Dave and Ann are looking ahead to their fourth full season of mountain biking. They’re fully settled into a routine. Originally they lived just outside of town, but a few years ago they moved into the apartment above the shop. “It’s both a blessing and a curse,” Ann says. “We’re always here, and…we’re always here.” They take time for themselves, though. They don’t open at all on Sunday—it’s a family day for Trino and Alejandro and a riding day for Dave. Ann rides too, just not as obsessively. “It’s his religion,” she says. “It’s why we’re here.” Dave assesses the trails, rides all afternoon, gets good and dirty, and then relaxes in the evening. “If you’re lucky,” Ann says, “you catch last light on the trail, and even see the famous green flash as the sun meets the ocean.”
That green flash is an optical phenomenon mentioned often in the area. It lasts for just a second when the sun dips below the horizon; the surrounding ocean makes it even more intense. Locals talk about it like an elixir for all worries—a perfect complement to an already-relaxing mountain bike ride.
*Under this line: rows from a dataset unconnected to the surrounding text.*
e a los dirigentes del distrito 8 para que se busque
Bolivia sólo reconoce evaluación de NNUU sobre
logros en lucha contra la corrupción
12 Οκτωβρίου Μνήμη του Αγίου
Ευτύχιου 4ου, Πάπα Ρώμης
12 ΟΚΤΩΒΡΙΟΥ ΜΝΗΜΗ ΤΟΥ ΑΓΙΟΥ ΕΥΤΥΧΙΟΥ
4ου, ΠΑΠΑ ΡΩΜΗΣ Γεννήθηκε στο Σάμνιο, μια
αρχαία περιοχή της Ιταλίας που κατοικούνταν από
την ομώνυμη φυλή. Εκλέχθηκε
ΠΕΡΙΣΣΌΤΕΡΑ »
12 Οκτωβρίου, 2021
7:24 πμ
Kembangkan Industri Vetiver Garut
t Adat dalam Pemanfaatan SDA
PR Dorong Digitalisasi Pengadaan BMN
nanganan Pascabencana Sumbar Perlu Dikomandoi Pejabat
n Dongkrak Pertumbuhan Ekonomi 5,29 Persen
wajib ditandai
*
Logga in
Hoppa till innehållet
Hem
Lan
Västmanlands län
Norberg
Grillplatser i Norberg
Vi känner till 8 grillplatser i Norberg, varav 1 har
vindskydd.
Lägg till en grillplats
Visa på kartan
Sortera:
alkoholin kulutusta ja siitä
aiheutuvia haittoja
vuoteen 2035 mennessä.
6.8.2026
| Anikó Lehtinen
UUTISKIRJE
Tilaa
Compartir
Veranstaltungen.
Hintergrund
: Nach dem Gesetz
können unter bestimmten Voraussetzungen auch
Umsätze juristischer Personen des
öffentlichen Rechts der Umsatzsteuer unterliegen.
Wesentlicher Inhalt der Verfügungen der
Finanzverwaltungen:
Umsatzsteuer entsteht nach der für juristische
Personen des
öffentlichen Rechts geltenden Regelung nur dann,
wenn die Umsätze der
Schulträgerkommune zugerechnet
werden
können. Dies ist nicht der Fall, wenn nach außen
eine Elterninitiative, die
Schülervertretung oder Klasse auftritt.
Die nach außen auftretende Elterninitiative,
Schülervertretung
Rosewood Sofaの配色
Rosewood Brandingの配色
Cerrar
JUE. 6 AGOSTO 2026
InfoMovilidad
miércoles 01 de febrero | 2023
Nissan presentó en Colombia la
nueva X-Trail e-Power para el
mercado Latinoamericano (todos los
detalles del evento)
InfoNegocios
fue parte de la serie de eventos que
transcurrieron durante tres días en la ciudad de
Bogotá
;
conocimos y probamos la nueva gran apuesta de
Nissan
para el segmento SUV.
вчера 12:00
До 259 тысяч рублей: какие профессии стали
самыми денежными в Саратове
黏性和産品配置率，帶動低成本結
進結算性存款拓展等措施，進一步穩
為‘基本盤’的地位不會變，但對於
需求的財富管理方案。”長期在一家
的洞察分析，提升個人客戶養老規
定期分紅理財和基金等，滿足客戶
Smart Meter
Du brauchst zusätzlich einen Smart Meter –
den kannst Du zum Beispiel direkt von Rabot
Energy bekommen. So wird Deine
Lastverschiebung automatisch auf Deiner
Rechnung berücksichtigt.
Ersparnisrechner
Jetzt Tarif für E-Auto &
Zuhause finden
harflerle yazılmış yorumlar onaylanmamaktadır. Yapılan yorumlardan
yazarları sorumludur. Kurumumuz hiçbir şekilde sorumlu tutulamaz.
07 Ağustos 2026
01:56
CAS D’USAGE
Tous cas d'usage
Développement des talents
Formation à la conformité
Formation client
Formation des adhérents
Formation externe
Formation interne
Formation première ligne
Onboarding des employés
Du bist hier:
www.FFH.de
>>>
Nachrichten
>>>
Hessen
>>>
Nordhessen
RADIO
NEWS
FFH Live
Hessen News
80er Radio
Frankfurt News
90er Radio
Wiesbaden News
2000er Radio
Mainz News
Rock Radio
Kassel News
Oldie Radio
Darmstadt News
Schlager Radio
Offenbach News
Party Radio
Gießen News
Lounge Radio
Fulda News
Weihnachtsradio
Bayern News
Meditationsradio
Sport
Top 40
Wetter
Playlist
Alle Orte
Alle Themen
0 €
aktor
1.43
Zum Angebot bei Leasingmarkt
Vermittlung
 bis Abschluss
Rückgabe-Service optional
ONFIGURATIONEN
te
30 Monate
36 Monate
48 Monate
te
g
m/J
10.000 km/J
The shop closes at 4 p.m.; afterward, the crew often rides a few laps of singletrack together. But on a Monday in March at 4:15, Dave answers the phone. “It’s flat flat?” Pause. “Sure, bring it in, I’ll still be here.” Ten minutes later a local strolls in with a hardtail. Dave puts it in the rack and has the tire fixed in a few minutes, all the while chatting about trail conditions. With the doors still open, others trickle in. An older couple, retired teachers from the East Coast, nose around. They end up booking bikes for the next day. Dave asks if they’re familiar with the Trailforks app, the best way to navigate the area. “Just bring water,” Dave says. “We’ve got helmets and accessories.” Everything he rents is set up tubeless—it’s the only way to go, with cactus thorns and sharp rocks on most of the trails.
Another man comes in and asks about road riding. “You can go out and back that way,” Dave says, and points north. “And you can go out and back that way,” pointing south. “But it gets pretty redundant.” Then he tells the guy about the mountain biking trails, like he’s letting him in on a secret. And he is. The desert foliage is such that if you look out at the hills from the dirt roads, you would never know about the maze of singletrack. You really can’t even see it until you’re right there in it.
As sunset approaches on my ride, colors enhance the trails. Everything gets pink-gold. I descend the Old Road to La Paz, a jeep path that leads back to the main road into town. It requires attention—the dirt is rutted and rocky—but it isn’t as intense as the singletrack. I stop for a while to catch last light, and I can smell dinner starting in the homes closer to the beach. Maybe I’m tired and a bit dehydrated, but I swear I see the green flash as the sun meets the Pacific. A firework that’s there for just a blink and then gone. I’m done for the day, just going through the motions of pedaling. My body is ready to be off the bike, but a big part of me wants this ride never to end.